··· Excerto selecionado ···

I- A aplicação remissiva do regime legal no processo executivo permite a recorribilidade de acórdãos da Relação, quando se verifique a situação prevista no art. 629º. nº. 2, al. d), ou seja, a divergência essencial relativa a acórdão da Relação, em casos em que o acesso ao Supremo esteja impedido por motivos diversos dos relacionados com a alçada.
II- A oposição relevante em termos de admissibilidade de recurso pressupõe que as situações versadas no acórdão fundamento e no acórdão recorrido, analisadas e confrontadas no plano factual ou material, sejam rigorosamente equiparáveis quanto ao seu núcleo essencial, que determine a aplicação em cada um do mesmo regime legal, de modo direto conflituantes, com soluções de direito opostas e como tal inconciliáveis.

··· Material apresentado ···

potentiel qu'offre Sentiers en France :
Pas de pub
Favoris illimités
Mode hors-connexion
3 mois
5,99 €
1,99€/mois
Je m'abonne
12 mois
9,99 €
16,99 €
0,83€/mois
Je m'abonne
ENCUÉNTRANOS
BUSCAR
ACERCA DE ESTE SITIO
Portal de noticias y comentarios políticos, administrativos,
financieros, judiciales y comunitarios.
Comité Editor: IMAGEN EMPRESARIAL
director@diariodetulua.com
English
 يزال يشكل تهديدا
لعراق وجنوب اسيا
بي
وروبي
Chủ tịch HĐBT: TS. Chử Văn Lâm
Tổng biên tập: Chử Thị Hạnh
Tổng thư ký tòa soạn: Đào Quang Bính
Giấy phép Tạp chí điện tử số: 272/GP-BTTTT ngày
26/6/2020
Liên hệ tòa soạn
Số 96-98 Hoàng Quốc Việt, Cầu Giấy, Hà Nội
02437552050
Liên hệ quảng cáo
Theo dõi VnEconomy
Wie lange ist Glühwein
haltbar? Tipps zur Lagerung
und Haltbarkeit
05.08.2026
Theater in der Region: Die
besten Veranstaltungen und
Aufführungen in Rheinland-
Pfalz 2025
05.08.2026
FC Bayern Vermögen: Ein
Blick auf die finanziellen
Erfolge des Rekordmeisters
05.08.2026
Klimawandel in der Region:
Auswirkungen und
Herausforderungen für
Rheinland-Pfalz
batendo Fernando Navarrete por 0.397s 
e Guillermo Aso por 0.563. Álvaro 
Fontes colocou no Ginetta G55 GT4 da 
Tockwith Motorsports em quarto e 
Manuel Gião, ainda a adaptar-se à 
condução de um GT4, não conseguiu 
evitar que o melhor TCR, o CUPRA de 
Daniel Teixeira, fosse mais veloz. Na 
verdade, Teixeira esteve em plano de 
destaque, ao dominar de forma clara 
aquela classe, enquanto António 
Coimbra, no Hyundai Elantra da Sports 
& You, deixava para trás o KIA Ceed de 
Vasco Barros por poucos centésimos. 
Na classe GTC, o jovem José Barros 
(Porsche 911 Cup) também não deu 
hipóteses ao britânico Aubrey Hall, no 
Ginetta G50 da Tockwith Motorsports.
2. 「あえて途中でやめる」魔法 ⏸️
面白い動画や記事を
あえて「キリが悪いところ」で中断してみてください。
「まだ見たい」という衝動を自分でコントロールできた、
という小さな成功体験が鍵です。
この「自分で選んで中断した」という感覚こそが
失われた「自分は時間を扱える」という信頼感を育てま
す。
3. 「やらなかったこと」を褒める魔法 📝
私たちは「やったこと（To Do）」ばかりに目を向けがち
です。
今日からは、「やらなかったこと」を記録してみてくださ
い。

···

Segundo o excerto selecionado, que disposição legal prevê a situação que permite recorrer de acórdãos da Relação no processo executivo?

▶ _Resposta à tarefa_: O art. 629º, nº 2, al. d).